Politik : Den Versuch wert

Ingrid Müller

Da sind sie wieder, die alten Vorurteile. Wer Ganztagsschule sagt, fürchtet ganz oft das, was als Gespenst Gesamtschule durch die Republik geistert. Auch dazu könnte man allerlei anmerken, aber jetzt geht es um die Ganztagsschule. Und um die Ängste, die Eltern damit verbinden. Sie müssen ernst genommen werden, denn andernfalls hat die beste Idee kaum eine Chance.

Viele Familien befürchten, sie würden ihre Kinder gar nicht mehr sehen, wenn sie auf eine Ganztagsschule gehen. Diese Sorge scheint unbegründet zu sein. Soeben hat die erste bundesweite Studie gezeigt, dass Ganztagsschüler nicht weniger Zeit mit Eltern und Geschwistern verbringen als Halbtagsschüler.

Gerade gutbürgerliche Familien führen außerdem an, die Angebote für ihre Kinder würden schlechter. Nachmittags gebe es allenfalls Verwahrung, Inhalt Fehlanzeige. Töchter und Söhne bekämen weder Judo- noch Querflötenunterricht, und wer darauf nicht verzichten wolle, müsste dann nach der Schule nochmal los. Das mag im Einzelfall so sein, aber auch hier zeigt die Studie, dass Vereine mit den Schulen zusammenarbeiten und so mehr Kinder Sport treiben.

Natürlich gibt es ganz unterschiedliche Modelle. Selbst wenn die eine oder andere Schule sich nur als Unterbringungsort verstehen sollte – da lässt sich ein Riegel vorschieben. Ein Blick nach Rheinland-Pfalz könnte Zweiflern helfen. Beim 2001 gestarteten Ganztagsschulprogramm machen inzwischen 360 der 1600 Schulen mit. Die Schulen müssen sich bewerben und Vorgaben erfüllen. Dazu gehören Hausaufgabenhilfe durch Lehrer, Förderangebote für Schwächere wie besonders Talentierte, Projekte und Freizeitangebote wie Sport und Musik. Die Schule macht ein Angebot. Anders als zum Beispiel in Nordrhein-Westfalen und Hessen müssen sich Schüler aber für ein Jahr zur Teilnahme an vier Tagen pro Woche verpflichten.

Wer hier staatlich verordneten Sozialismus sieht, liegt falsch. Nur so kann ein sinnvolles Angebot geplant werden. Wenn heute drei und morgen 13 Schüler kommen, dann geht das kaum. Je mehr Schüler mitmachen, desto differenzierter die Möglichkeiten. Weiterer Vorteil: Wer um vier Uhr nach Hause geht, hat seine Hausaufgaben fertig und wirklich frei. Vor allem war jemand da, den man um Hilfe bitten konnte. Auch besorgte Eltern sind nicht immer mittags daheim, um die Fragen zu beantworten, die alle Kinder haben.
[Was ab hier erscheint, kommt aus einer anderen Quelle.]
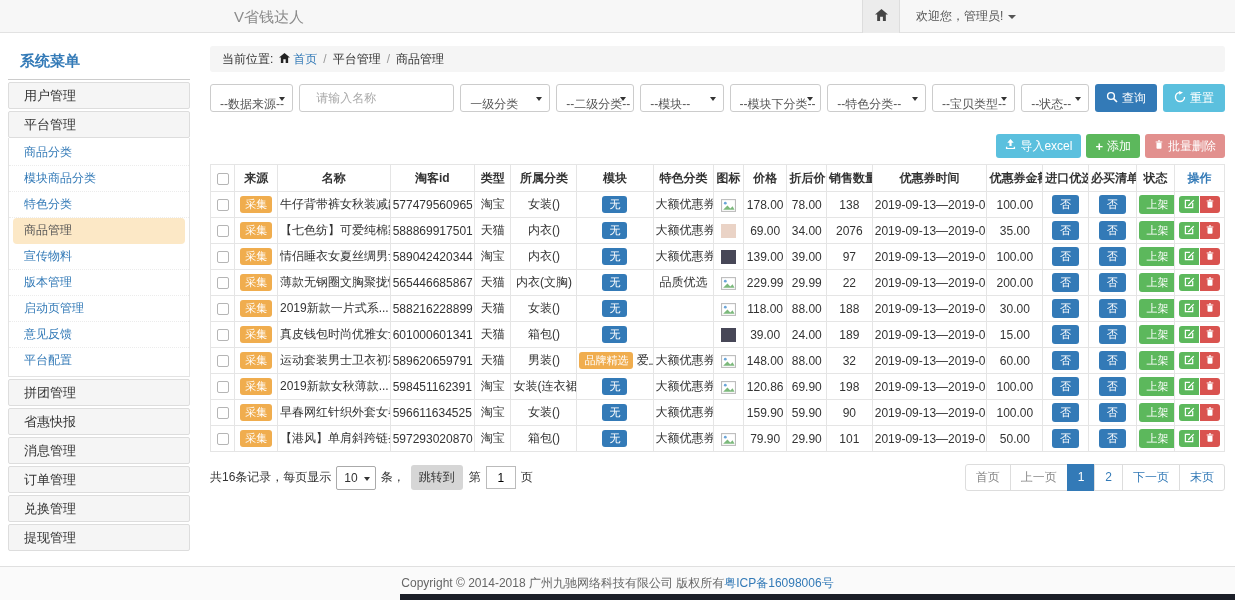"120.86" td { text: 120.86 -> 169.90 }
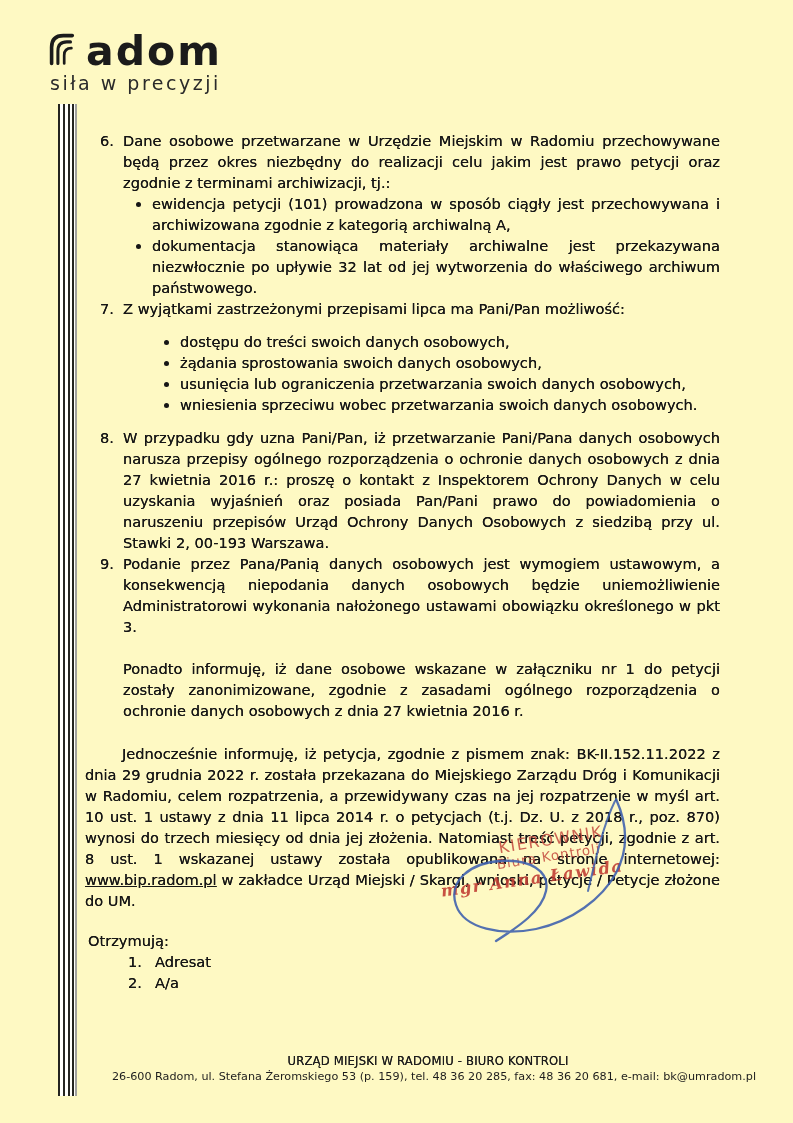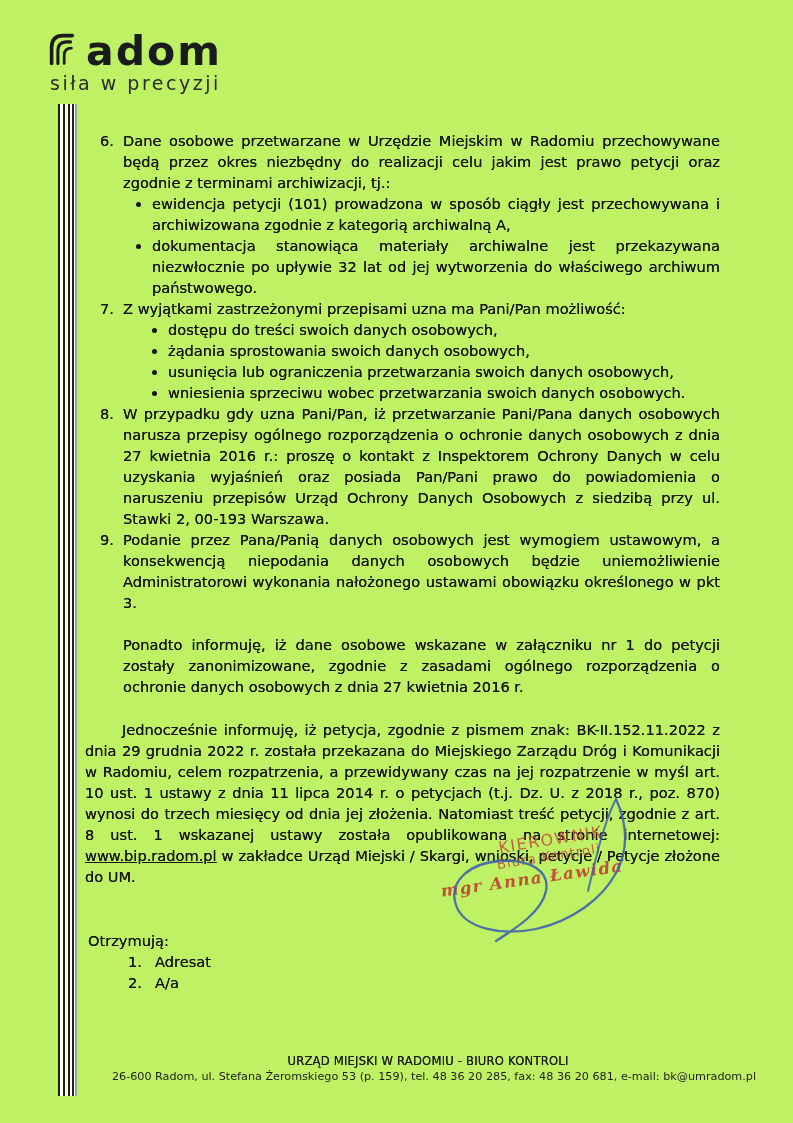"adom" .page { background: #bef264 -> #fef9c3 }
Auch in Mainz und Umgebung waren die Gymnasien zunächst am zurückhaltendsten. Das hat sich gelegt. Die Erfahrung der Eltern und Kinder: Das Klima in der Schule wird offener, die Leistungen werden besser. Wohlgemerkt: nicht nur beim Nachwuchs aus sozial schwachen Familien. An den von Eltern aus den mittleren Schichten viel gelobten Privatschulen ist ja leider auch nicht alles so, wie es sich Mütter und Väter wünschen. Was kein guter Weg ist: die Ganztagsschule als Randschule für die Schwachen, für die, die es in den Augen der anderen nötig haben. Das teilt in jungen Jahren, anstatt viele voranzubringen.

Besonders erfolgversprechend sind komplette Ganztagsklassen. Dann bleiben Freunde zusammen, und die Angebote in der Frühe und nachmittags sind aufeinander abgestimmt. Nicht nur Einzelkinder können Erfahrungen machen, die auch die fürsorgendsten Eltern zu Hause nicht bieten können. Was Eltern und Schüler sich in der Ganztagsschule wünschen – darüber sollten sie mit Lehrern und Schulleitern reden. Warum sollte es nicht möglich sein, Chinesisch, Kung-Fu und Kochkurse anzubieten? Mit Einfallsreichtum und Engagement ist da viel zu machen.

Natürlich setzt das eine entsprechende Finanzplanung des Landes voraus. Für einen Erfolg sind nicht bloß ein paar Umbauten nötig, sondern auch mehr Lehrer und ein qualifiziertes Konzept. Mainz zahlt für sein Projekt 60 Millionen Euro pro Jahr. Ein solch ehrgeiziges Programm sollte auch den Berlinern einen Versuch wert sein. Senator Zöllner kann seine Kollegen sicher beraten. Er kennt das Mainzer Modell. Von Anfang an.